(233b) Living Radical Photografting - a Versatile Technique for Engineering Biofunctional Surfaces | AIChE

(233b) Living Radical Photografting - a Versatile Technique for Engineering Biofunctional Surfaces

Authors 

Metters, A. T. - Presenter, Clemson University
Harris, B. P. - Presenter, Clemson University
Fritz, E. W. - Presenter, Clemson University


Our long-term research goal is the design, fabrication, and application of synthetic biomaterials that induce specific biological responses in vitro or in vivo.  It has been shown in the literature that cells respond to a wide variety of external stimuli when presented in a gradient fashion.  Chemotaxis, haptotaxis, galvanotaxis, and durotaxis are all forms of directed cell migration in response to soluble chemical factors, substrate-bound adhesion molecules, electric field, and substrate compliance, respectively.  The goal of the presented work is the nanometer-scale engineering of interfacial polymer layers with spatially defined topographical, mechanical, and biochemical features resembling the bioactive ligand gradients found at in vivo wound sites.  Current synthetic methods used to deposit precise densities of biomolecules onto surfaces in a spatially controlled fashion are difficult to perform, resource intensive, and have limited chemical and biological compatibilities.  Here, surface-tethered, biofunctional layers will be achieved via living-radical photopolymerization of specialized initiators covalently attached to silicon and polymeric substrates.  This novel approach provides the unique ability to fabricate robust bioactive polymer layers with independent control over ligand density, surface topography, and polymer architecture by readily controlling the location and duration of light exposure. 

With intelligent application of our living-radical photografting technique, various distributions of grafted-chain lengths can be readily fabricated across a substrate surface including continuously increasing molecular weight gradients of predetermined slope. Modification of the resulting substrate-bound polymer chains can be carried out using well-known procedures to attach bioactive ligands to the polymers.  This versatile functionalization scheme can be used to generate areal gradients in polymer molecular weight and ligand density across substrate surfaces as shown in Figures 1 and 2.

  

Figure 1. Layer thickness vs. position for surface-attached PMAA (◆) and DC-

functionalized PMAA (PMAA-DC) (■) polymerized in a gradient fashion. Exposure conditions: [MAA] = 50% v/v in DI water; Light intensity (365 nm) = 10 mW/cm2.  Layer thickness was measured with multiple-angle ellipsometry against a silicon wafer substrate.

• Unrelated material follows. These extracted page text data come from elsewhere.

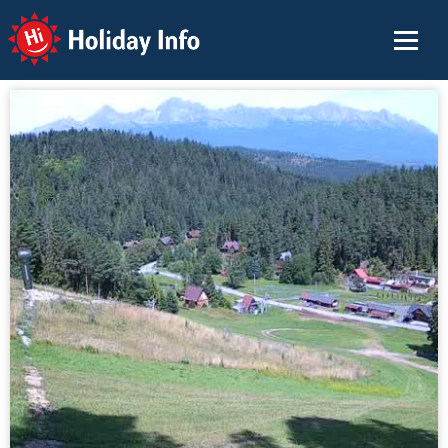
Holiday Info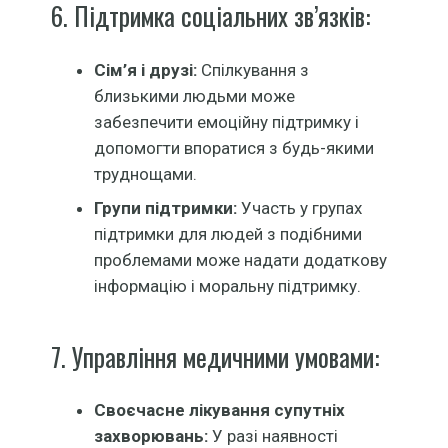
6. Підтримка соціальних зв’язків:
Сім’я і друзі:
Спілкування з
близькими людьми може
забезпечити емоційну підтримку і
допомогти впоратися з будь-якими
труднощами.
Групи підтримки:
Участь у групах
підтримки для людей з подібними
проблемами може надати додаткову
інформацію і моральну підтримку.
7. Управління медичними умовами:
Своєчасне лікування супутніх
захворювань:
У разі наявності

In Figure 1, methacrylic acid (MAA) was polymerized in a gradient fashion to yield an interfacial polymer layer ranging in thickness from 0-100 nm on a single silicon substrate.  The carboxylic acid groups of the poly(methacrylic acid) (PMAA) chains were then functionalized with a fluorescent probe, dansyl cadaverine (DC).  After functionalization, the PMAA chains stretch to greater thicknesses than seen with unfunctionalized chains due to greater steric interactions. As shown in Figure 1, upon functionalization with DC, the dry layer thickness of the functionalized polymer is significantly greater than that of the unfunctionalized PMAA. Further, the slope of the thickness plot for the PMAA-DC polymer is greater than that of the original PMAA indicating an increasing ligand density with position.  The ligand density gradient is verified by the fluorescent image of the PMAA-DC surface.  As DC ligand density increases from left to right, an increase in fluorescent intensity is clearly seen in Figure 2.

 

Figure 2. Fluorescent image of the PMAA-DC film shown in Figure 1 above (top view).

Molecular gradients of cell-interactive ligands have also been created using the living-radical photografting procedure.  Immobilization of the integrin binding tri-peptide sequence RGD onto nonadhesive PMAA layers permits cell adhesion in a dose-dependent fashion (data not shown).  Further work and cell studies will be conducted in this area.  Creating surfaces that present cell adhesion ligands in a tailorable gradient fashion will facilitate the ability to spatially and temporally control cell adhesion and motility across biomaterial substrates used in wound repair therapies.